Larry descended from those steps as the Mets batted in the bottom of the ninth. He entirely missed the Apple. He didn’t grasp from our return texts that we had decided to continue to wait for him, so he didn’t bother to look for that gigantic piece of fruit everybody and his uncle is attracted to and poses for pictures in front of (I wonder how many I incidentally showed up in Monday). Larry honestly figured we’d had the good sense to go inside and leave him to his own ticket-procuring devices. Yet waiting for Larry made sense to Fred and Joel and me. It didn’t register as anything remotely logical to Max, but Max didn’t go to high school with Larry and, besides, Max managed to occupy himself with his phone.

We captured Larry’s attention. Larry was incredulous that we waited for him. He offered detailed explanations and sincere apologies. I distributed tickets and led us through the security gauntlet. Devin Mesoraco batted with two out. Over the speakers, Howie mentioned Devin’s proclivity for late-inning home runs. I rooted for Devin to not be so hasty. Let me get inside and get a glimpse at this game you’re trying to win first.

Mesoraco cooperated as best he could. He made an out. We got in. There was still some Opener to absorb. Bonus Opener. Tim Peterson worked through the top of the tenth as we ascended to Promenade. We made our way to our seats in 514 as the bottom of the tenth commenced. We sat down in time to observe Wilmer Flores [1] insist he was nicked by a Victor Arano pitch. Video review insisted he wasn’t.

Then we stood up because Wilmer swung and connected for a fly ball that was deep enough and, yes, fair enough to serve as the game-winning home run off the left field foul pole. For everybody inside Citi Field, it was a walkoff. For us, it doubled as a leadoff. It also created the most unlikely of streaks. The last time Joel, Fred, Larry and I took in a ballgame together, it ended on David Wright’s only walkoff home run, August 7, 2008, our farewell to Shea as a group, which was an overwhelming moment in the life of this fan. That afternoon, my stadium, my amigos, my third baseman…an exquisite collaboration of characters and circumstances. It was all that could be asked for. The only discordant note I recall was Fred innocently suggesting what fun it would be to do this at still under-construction Citi Field at some future date. He meant no harm, but I bristled. Shea and I had more dates together as of early August 2008. Don’t talk to me about Citi Field.

That was a decade ago and a lot of water under the Shea Bridge. Joel and Max joined me at Citi Field in 2014 [2], but we never got the whole gang assembled again until July 9, 2018. It took us nearly ten years and we required a tenth inning, but there we were, once more celebrating a Mets game won on one swing of the bat. And not just anybody’s bat, but Wilmer Flores’s, the bat that has won more games in walkoff fashion than any in Mets history. Flores beating the Phillies at Citi Field [3] in 2018 wasn’t as emotional for me as Wright beating the Padres at Shea Stadium [4] in 2008, but it was every bit as much fun. Plus we had the shower jokes. We’ll always have those now.

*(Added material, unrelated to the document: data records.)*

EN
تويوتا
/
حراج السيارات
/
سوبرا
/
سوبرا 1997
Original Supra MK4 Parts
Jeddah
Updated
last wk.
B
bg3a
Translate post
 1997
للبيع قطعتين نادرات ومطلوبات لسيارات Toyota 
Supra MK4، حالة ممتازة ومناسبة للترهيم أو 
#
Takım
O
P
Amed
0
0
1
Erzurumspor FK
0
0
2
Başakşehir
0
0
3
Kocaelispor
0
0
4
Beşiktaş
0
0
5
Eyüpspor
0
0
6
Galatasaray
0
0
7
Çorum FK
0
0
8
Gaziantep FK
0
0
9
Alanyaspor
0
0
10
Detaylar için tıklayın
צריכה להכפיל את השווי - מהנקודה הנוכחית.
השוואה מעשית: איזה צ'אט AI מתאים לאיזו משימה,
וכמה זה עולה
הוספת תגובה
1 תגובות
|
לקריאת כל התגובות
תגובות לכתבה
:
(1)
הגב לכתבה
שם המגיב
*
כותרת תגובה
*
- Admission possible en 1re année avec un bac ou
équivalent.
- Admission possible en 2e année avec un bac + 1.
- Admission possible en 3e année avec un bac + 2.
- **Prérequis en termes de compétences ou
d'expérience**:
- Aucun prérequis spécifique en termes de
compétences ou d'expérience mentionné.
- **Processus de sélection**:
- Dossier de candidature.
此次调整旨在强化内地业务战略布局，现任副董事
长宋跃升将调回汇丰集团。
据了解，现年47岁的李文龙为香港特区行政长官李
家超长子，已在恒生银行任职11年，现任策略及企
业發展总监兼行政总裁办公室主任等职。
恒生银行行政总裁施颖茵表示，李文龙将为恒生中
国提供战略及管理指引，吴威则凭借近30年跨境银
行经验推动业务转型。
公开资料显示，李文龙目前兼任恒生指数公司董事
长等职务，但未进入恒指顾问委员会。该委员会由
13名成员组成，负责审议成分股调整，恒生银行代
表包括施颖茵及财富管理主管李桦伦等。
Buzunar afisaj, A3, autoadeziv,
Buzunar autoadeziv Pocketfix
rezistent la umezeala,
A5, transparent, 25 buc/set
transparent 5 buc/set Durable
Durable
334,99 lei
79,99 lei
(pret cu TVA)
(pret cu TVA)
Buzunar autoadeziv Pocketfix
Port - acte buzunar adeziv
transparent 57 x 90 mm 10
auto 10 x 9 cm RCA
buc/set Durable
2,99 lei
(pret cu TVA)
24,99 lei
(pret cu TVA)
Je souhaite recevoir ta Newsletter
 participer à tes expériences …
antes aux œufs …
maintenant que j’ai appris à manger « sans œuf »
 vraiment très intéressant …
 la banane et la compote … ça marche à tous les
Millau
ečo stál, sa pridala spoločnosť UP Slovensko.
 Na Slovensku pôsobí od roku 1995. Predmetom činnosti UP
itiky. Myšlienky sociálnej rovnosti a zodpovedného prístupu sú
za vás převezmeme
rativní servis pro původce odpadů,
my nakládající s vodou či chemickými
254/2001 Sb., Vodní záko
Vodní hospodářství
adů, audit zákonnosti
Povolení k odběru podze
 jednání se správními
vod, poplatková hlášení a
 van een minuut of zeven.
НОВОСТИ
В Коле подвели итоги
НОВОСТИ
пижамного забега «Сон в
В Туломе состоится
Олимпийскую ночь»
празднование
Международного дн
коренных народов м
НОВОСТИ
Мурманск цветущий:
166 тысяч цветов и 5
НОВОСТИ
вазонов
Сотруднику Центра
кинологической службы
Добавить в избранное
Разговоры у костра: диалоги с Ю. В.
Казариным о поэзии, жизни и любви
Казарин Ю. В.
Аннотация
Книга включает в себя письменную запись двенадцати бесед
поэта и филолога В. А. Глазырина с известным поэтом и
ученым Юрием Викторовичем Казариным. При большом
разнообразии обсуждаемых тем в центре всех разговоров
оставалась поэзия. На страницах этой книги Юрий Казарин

We also had a second game for which we could kick back and not take overly seriously. Corey Oswalt [5] pitched credibly, Aaron Nola pitched better. He also hit better than all the Mets combined, driving in all three Phillie runs after Mickey Callaway ordered an intentional walk to Maikel Franco with two on and two out in the fifth to load the bases for him. Who’d think a pitcher with a batting average under .100 would double there? Who’d think four people would wait nine innings outside a baseball game for a fifth person who didn’t seriously expect such an extensive courtesy?

For the rest of the nightcap, which the Mets predictably went on to lose with minimal resistance [6], we treated the intentional walk with scorn. It became, in essence, the Larry’s shower of the second game, even if the baseball-conversant among us understood why it was issued. Anybody who knows baseball would get it.

Joel, Fred and I got why we waited as long as we did for Larry, even if nobody else would. But we’ve known one another for ages. It made all the sense in the world to us.